In the face of rising corruption and crime, support for the ban eroded even among former prohibitionists, and the Twenty-First Amendment was ratified in 1933. With the repeal of the Eighteenth, the ultimate authority over alcohol regulations returned once again to state and local governments. Many of them kept strict restrictions in place; even now, nearly 80 years later, an estimated 18 million Americans are still prohibited from buying and selling alcohol in the towns or counties in which they live.
The federal government has gone on to enforce restrictions in other moral spheres, too, waging a decades-long War on Drugs, for example. But none of that legislation has ever again risen to the level of a constitutional amendment. Nor has any other restriction of private moral behavior.

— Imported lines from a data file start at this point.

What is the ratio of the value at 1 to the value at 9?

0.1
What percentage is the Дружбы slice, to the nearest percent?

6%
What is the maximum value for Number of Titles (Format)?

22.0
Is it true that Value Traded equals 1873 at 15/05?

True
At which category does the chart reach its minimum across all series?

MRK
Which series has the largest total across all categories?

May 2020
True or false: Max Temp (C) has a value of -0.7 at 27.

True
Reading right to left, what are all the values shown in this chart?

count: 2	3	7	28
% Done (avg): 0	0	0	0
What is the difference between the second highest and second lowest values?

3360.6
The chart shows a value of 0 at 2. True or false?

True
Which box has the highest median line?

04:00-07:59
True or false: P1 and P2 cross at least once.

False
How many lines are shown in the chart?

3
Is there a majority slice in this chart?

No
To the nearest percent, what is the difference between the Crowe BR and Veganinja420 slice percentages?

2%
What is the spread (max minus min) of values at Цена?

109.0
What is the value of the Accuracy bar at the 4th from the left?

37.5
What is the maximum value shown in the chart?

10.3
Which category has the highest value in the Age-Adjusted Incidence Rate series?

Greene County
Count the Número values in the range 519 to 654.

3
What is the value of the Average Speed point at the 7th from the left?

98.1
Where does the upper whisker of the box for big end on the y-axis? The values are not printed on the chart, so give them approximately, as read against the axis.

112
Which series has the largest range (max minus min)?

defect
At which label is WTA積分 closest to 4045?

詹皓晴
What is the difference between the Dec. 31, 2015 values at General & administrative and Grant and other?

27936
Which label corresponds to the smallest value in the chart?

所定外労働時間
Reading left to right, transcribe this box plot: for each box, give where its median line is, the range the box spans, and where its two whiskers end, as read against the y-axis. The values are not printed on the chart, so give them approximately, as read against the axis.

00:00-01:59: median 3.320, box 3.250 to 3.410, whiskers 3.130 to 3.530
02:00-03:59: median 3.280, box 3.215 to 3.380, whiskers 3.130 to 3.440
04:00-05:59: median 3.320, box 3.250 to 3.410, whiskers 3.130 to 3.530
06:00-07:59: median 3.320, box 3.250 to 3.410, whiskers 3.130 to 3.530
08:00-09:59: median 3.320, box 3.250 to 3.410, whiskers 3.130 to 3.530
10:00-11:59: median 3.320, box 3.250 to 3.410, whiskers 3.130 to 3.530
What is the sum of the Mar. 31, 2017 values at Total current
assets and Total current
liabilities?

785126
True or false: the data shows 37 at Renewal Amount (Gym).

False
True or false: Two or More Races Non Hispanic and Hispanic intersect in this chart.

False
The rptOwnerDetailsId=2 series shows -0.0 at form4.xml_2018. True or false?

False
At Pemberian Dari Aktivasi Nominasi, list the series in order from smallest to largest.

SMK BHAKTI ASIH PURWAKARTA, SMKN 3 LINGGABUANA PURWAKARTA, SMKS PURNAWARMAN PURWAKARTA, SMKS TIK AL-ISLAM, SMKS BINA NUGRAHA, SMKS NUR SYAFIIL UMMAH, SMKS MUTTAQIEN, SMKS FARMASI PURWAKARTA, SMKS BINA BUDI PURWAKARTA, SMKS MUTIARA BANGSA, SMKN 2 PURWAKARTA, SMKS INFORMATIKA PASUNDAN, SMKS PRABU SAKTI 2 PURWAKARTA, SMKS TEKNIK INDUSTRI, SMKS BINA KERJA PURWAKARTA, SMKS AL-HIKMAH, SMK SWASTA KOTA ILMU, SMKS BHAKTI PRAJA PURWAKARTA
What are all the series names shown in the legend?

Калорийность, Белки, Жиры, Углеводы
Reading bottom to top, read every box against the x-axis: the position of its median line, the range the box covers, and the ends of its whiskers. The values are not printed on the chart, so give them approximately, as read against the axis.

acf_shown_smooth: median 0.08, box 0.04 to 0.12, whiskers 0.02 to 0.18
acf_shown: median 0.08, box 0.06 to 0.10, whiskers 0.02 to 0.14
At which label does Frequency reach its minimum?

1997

Constitutional law has, in fact, moved still farther in the other direction. In a landmark 1965 Supreme Court case addressing access to contraception, the majority for the liberal Warren Court applied a constitutional “right to privacy” that protected decisions made about a “relationship lying within the zone of privacy” from government control. That right has since been asserted in Supreme Court cases striking down laws that barred Americans from owning and viewing pornography in their own homes, terminating pregnancies, and engaging in homosexual sex.
These decisions have effectively curtailed government efforts to regulate private morality not just on a national scale, as in the case of Prohibition, but also on the local and state levels, where such matters have traditionally been legislated.
In recent years, fears like those of the Prohibition era have returned to the political discourse (if they ever left). Changing demographics and social norms have left many Americans—particularly older, whiter, and more conservative Americans—feeling that the country is in moral decline, traditional values are under threat, violent crime is increasing, and an influx of immigrants is threatening the American way of life—the same feelings expressed by temperance advocates generations ago. In response to the Supreme Court rulings, some social conservatives have worked to reintroduce moral restrictions to the Constitution itself through amendments prohibiting abortion or same-sex marriage. But the popular coalitions and political will that propelled the Eighteenth Amendment have not manifested; the idea of a new constitutional amendment, of any kind, passing now arouses little more than skepticism from political analysts.
Voters and political organizations wishing to revive moral restrictions have instead focused most of their attention on local elections and judicial appointments. The strategy has already borne fruit in abortion law: In the last two years alone, 10 states have passed restrictive new legislation on the issue. And with a solid conservative majority leading the Supreme Court for the first time in decades, Roe v. Wade and the right to privacy appear more vulnerable than ever. Even if the constitutional heights achieved by the temperance movement are out of reach, the regulation of moral behavior could gain new momentum on lower levels of government moving forward.
But Prohibition itself will remain in the past. My colleague Olga Khazan observed this week that, despite evidence of alcohol’s continued impact on health and crime, the temperance movement has all but disappeared. Even as legislative battles over abortion and gay rights have intensified, drug penalties and lingering alcohol restrictions have loosened around the country—in conservative areas as well as liberal ones. A century on, Okrent says, “I think that alcohol, at least, has passed beyond the reach of those who would impose their own moral vision on the rest of us.”